Tampilkan postingan dengan label THE SEVEN HABITS OF HIGHLY EFFECTIVE PEOPLE. Tampilkan semua postingan
Tampilkan postingan dengan label THE SEVEN HABITS OF HIGHLY EFFECTIVE PEOPLE. Tampilkan semua postingan

PERBEDAAN ANTARA ORANG YANG REAKTIF DENGAN PROAKTIF

Posted on 16 September 2009 by Blog Kesuksesan Hidup

Blog Kesuksesan Hidup | Perbedaan Antara Orang Yang Reaktif Dengan ProaktifArtikel saya kali ini akan membahas tentang Perbedaan Antara Orang Yang Reaktif Dengan Proaktif. Mengetahui apakah kita tergolong orang yang reaktif ataukah proaktif merupakan hal penting, yang dapat kita jadikan sebagai salah satu landasan dalam meraih kesuksesan hidup, karena jelas bahwa tingkat kesuksesan hidup yang akan diraih oleh orang yang reaktif dengan orang yang proaktif akan sangat jauh berbeda.
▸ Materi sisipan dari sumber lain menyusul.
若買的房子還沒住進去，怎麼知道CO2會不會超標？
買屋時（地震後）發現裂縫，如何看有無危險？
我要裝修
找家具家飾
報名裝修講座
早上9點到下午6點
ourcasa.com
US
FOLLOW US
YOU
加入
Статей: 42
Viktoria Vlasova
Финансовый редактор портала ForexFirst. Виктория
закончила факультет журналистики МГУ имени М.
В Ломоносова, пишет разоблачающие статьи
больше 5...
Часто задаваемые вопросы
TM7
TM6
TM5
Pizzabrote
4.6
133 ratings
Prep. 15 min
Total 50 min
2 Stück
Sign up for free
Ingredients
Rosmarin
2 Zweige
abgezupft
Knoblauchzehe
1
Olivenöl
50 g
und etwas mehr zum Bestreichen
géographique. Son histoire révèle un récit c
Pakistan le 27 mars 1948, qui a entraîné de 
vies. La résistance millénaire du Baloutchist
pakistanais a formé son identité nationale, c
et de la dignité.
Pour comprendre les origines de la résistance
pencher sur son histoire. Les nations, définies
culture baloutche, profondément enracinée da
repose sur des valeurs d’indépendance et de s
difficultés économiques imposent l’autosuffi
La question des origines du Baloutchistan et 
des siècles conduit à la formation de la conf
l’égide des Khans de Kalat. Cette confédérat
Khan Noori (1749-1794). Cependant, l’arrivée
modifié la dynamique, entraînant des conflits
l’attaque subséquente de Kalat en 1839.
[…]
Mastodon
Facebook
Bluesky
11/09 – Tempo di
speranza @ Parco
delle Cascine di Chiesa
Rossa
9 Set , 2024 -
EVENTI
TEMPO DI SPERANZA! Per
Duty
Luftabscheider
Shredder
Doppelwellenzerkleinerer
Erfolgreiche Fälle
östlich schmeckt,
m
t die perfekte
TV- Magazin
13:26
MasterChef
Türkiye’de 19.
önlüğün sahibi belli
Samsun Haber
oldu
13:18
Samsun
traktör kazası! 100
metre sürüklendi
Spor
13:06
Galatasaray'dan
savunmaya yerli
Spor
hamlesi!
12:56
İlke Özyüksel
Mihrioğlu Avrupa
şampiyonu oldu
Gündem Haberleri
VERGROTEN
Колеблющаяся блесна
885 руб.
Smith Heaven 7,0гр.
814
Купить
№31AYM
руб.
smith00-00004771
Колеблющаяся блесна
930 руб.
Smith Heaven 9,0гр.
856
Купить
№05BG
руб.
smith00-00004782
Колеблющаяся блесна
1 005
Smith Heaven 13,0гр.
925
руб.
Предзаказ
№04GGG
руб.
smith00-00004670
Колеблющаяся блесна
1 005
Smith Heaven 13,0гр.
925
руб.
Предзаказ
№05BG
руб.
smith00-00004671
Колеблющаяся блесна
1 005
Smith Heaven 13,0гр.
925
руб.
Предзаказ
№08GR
Sebelum saya membahas lebih lanjut mengenai Perbedaan Antara Orang Yang reaktif Dengan Proaktif, saya tetap berharap kiranya sahabat blogger dan pembaca setia artikel-artikel Blog Kesuksesan Hidup dalam keadaan baik serta tetap semangat dan selalu berusaha melakukan yang terbaik apapun aktivitas positif sahabat semua.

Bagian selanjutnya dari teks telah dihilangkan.